Robert Steele, a retired CIA officer, described the U.S. intelligence network as a Cold War antique unsuited for contemporary threats. "Anybody with a brain knows that if you stay off the phone, you are virtually undetectable to the U.S. intelligence apparatus," Steele said. "America is addicted to expensive technology" instead of putting money into analysts and people in the field-gathering information, he said.
Several security and terrorism experts defended the track record of the country's primary intelligence gathering agencies - the Central Intelligence Agency, the Federal Bureau of Investigation and the National Security Agency - and cited the inherent difficulty of penetrating highly secretive and compartmentalized terrorist groups.
John Pike, director of GlobalSecurity.org, a defense and intelligence policy organization in Virginia, said the terrorist effort that struck the United States yesterday may have been "undetectable." "My gut hunch is the number of people involved is a dozen, no more than 18. The whole operation could've been planned in one room around a table," said Pike. The people who carried it out could've been set in motion months ago, with little if any communication with the headquarters, he said. "There is nothing to detect," Pike said. The U. S. intelligence gathering effort "is set up to gather information about nations . . . and large transnational organizations like drug cartels," Pike said.
Clark Murdock, a consultant on defense policy and national security and a senior fellow at The Center for Strategic and International Studies, said yesterday's terrorist attack "shows the degree of difficulty in gathering human intelligence on clandestine groups." Murdock suggested that the organization which struck U.S. targets yesterday has "changed the paradigm of the attack."
"It appears to have been four to six teams, each one a suicide team, each one with a pilot," Murdock said. "It was an unprecedented operation. It required fervor, commitment and a willingness to sacrifice." Murdock said those characteristics should "bring home to America the extent to which Americans are hated not for what they do, but for who they are." To a growing number of people in the world, he said, America is the "inventor of globalization, the chief benefactor and the chief enforcer."
Some experts pointed out that the government managed to short-circuit terrorist acts allegedly planned for the millennium celebration and in the wake of the Gulf War, as well as countless other scuttled plots that received little public notice. "The terrible thing is you don't hear about the dogs that don't bark," said Anthony J. Blinken, who served on the staff of the National Security Council from 1994 to 2000 and is now a senior fellow at the Center for Strategic and International Studies. "Batting a thousand is not possible. Every single day, the United States gets intelligence reports about potential (terrorism) problems. Figuring out what is real and what is not is a daunting task," Blinken said.

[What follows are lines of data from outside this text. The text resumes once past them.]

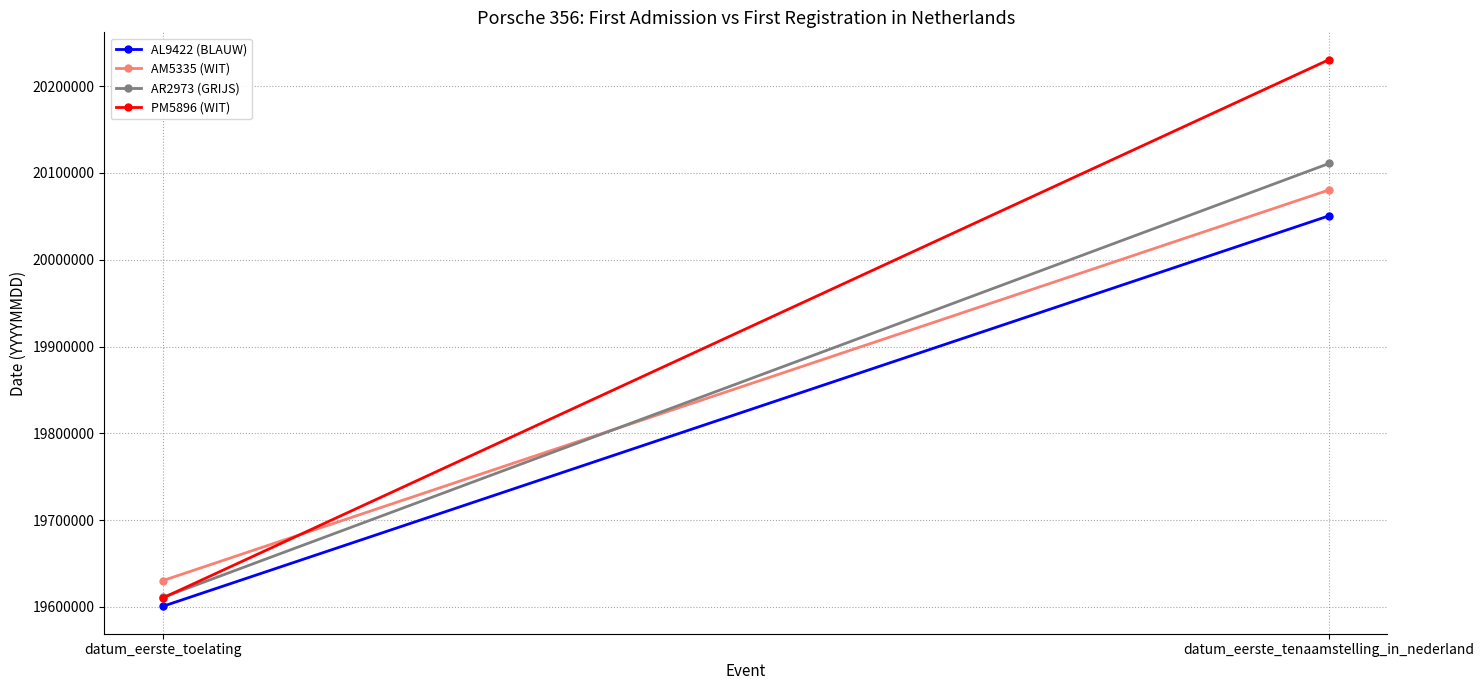

Which series has the largest total across all categories?

PM5896 (WIT)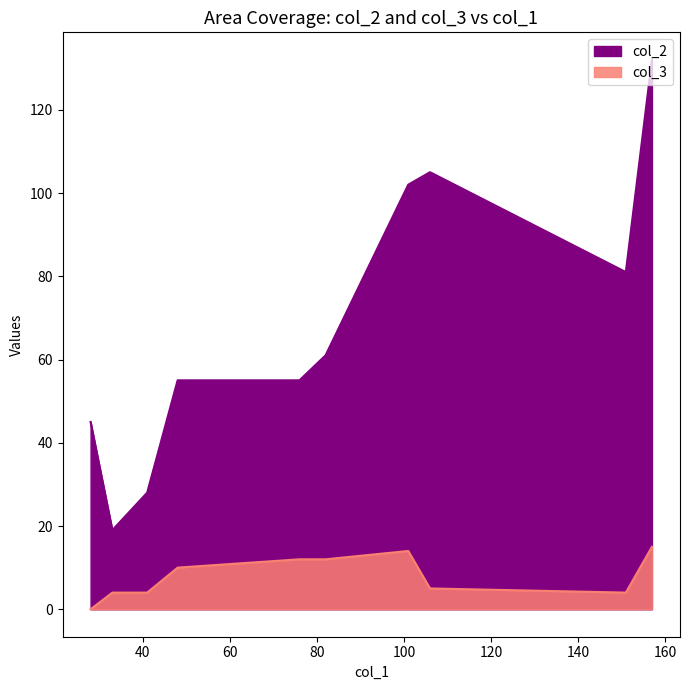

Which series changed the most between 157 and 28?

col_2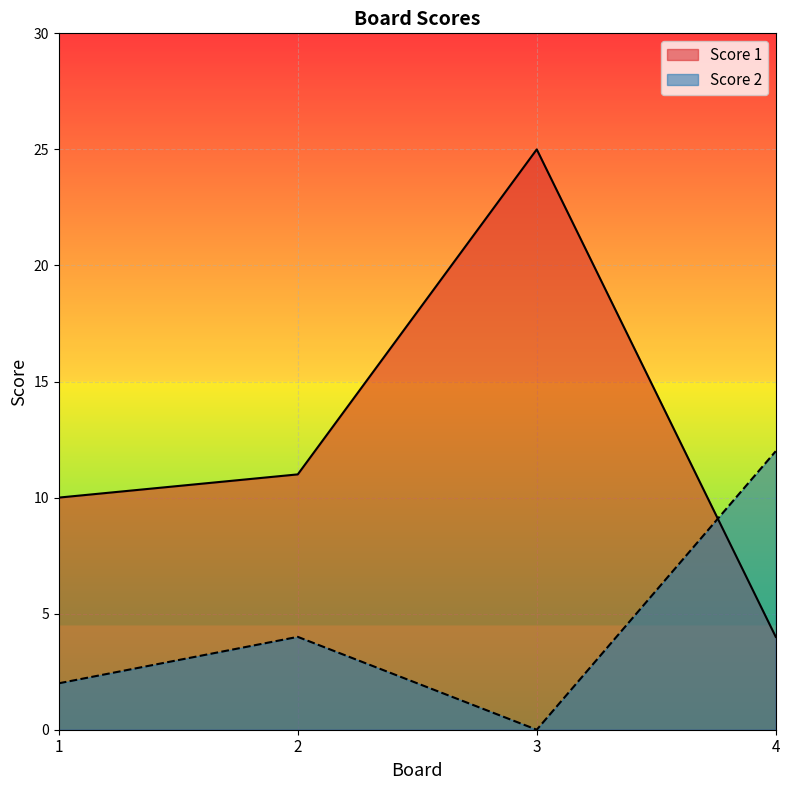

Which has a higher value, 2 or 1?

2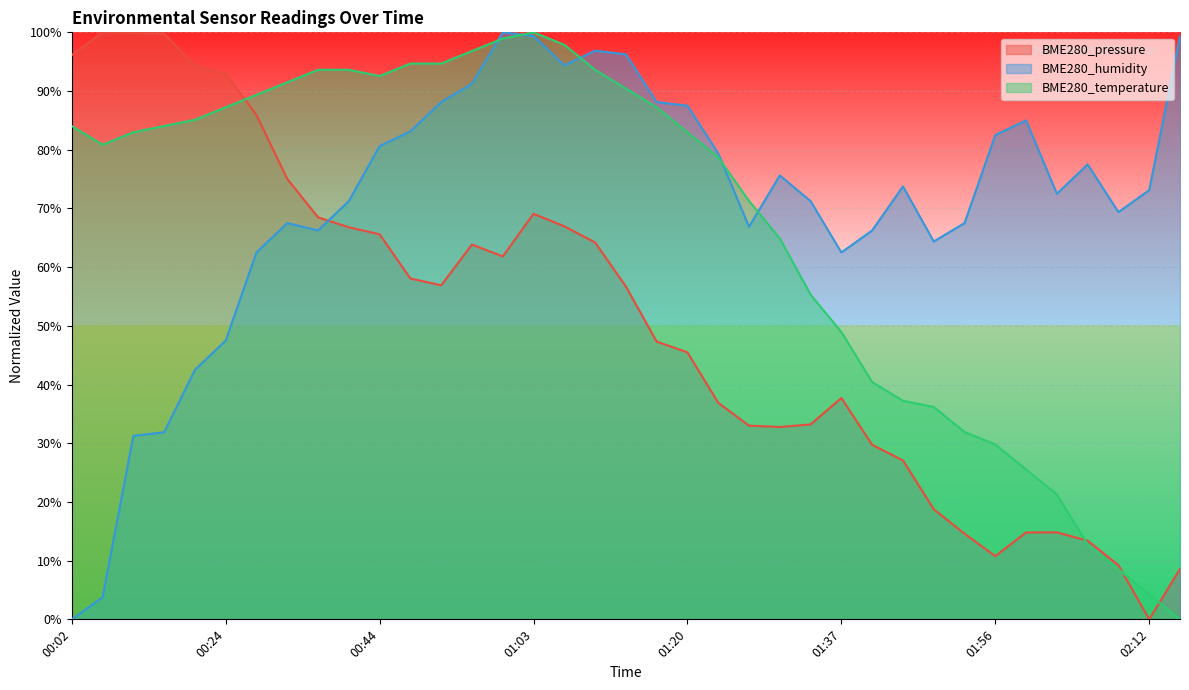

Is it true that BME280_temperature equals 31.9 at 01:53?

True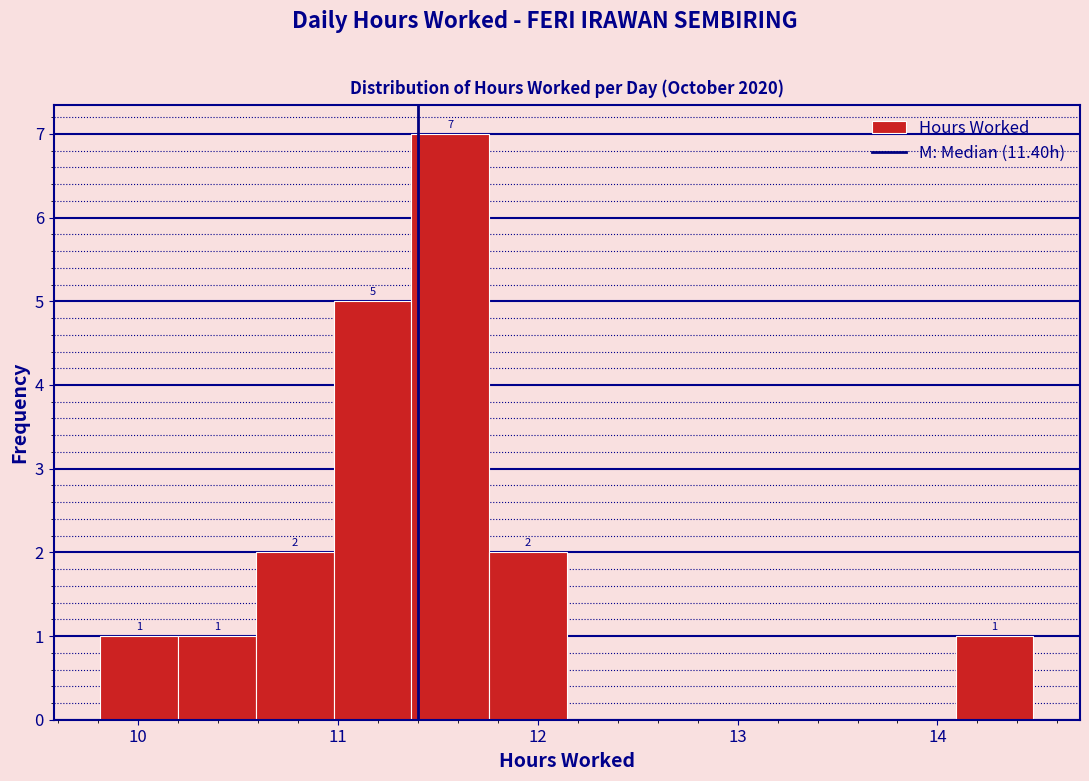

Around what value on the x-axis is the tallest bar? Give the approximate position of its centre, as read against the axis.

11.6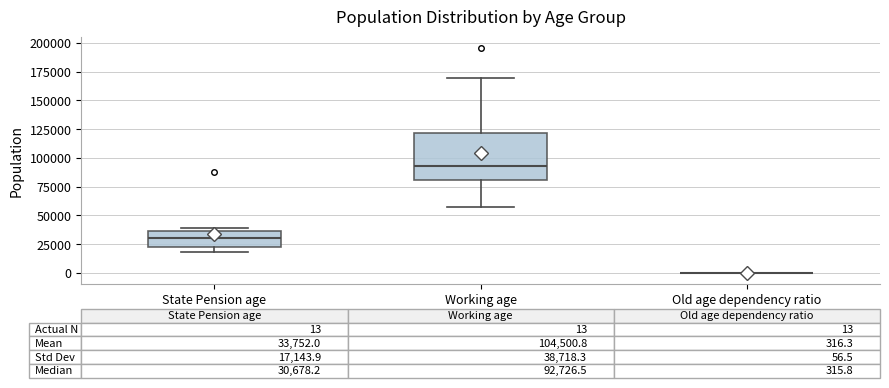

Comparing the boxes themselves (not the whiskers), which one is the tallest?

Working age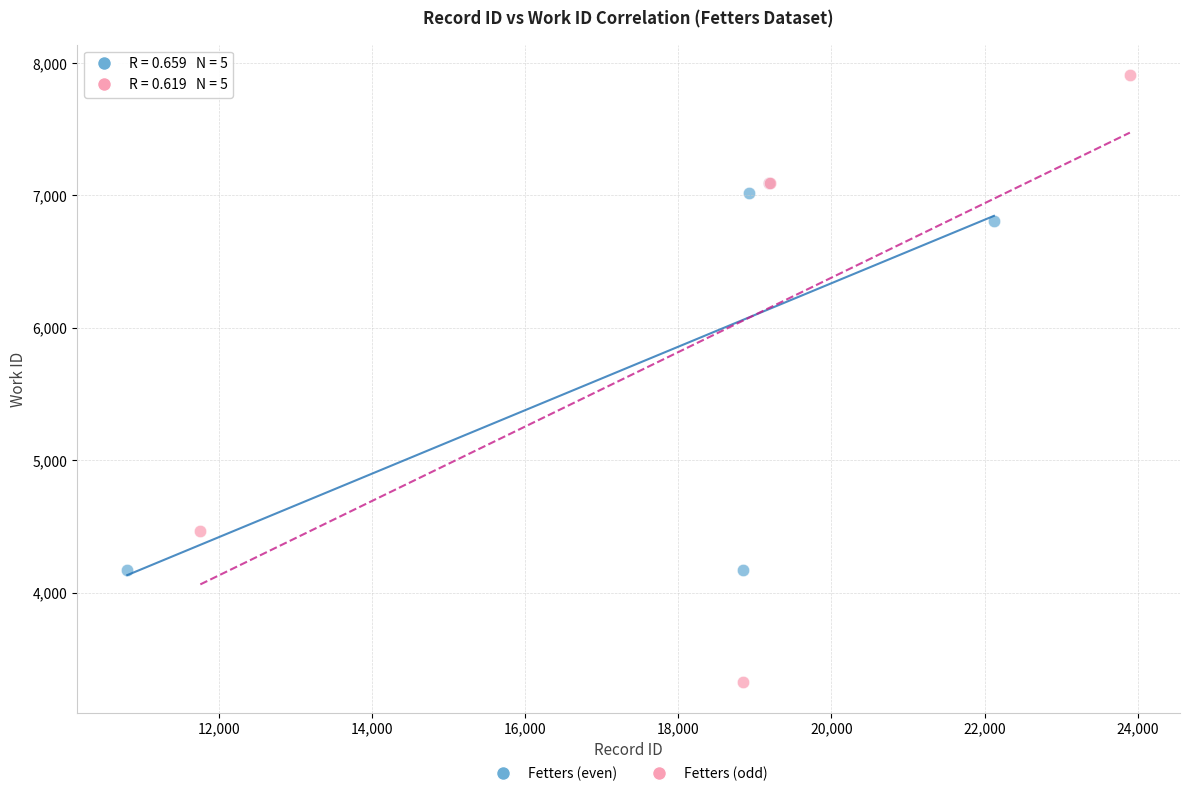

Which series reaches the minimum Y coordinate?

Fetters (odd)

Harvey Sapolski, a professor of political science and director of MIT's Security Studies program, said even the best efforts will not detect every threat. "It's hard to be in front of these things," said Sapolski. He noted that Israel, the nation with the most experience combatting terrorism and with much more intrusive security measures than the United States, is hit frequently by terrorists. "I'm sure the (intelligence) could be better but I don't think it can be flawless," said Sapolski.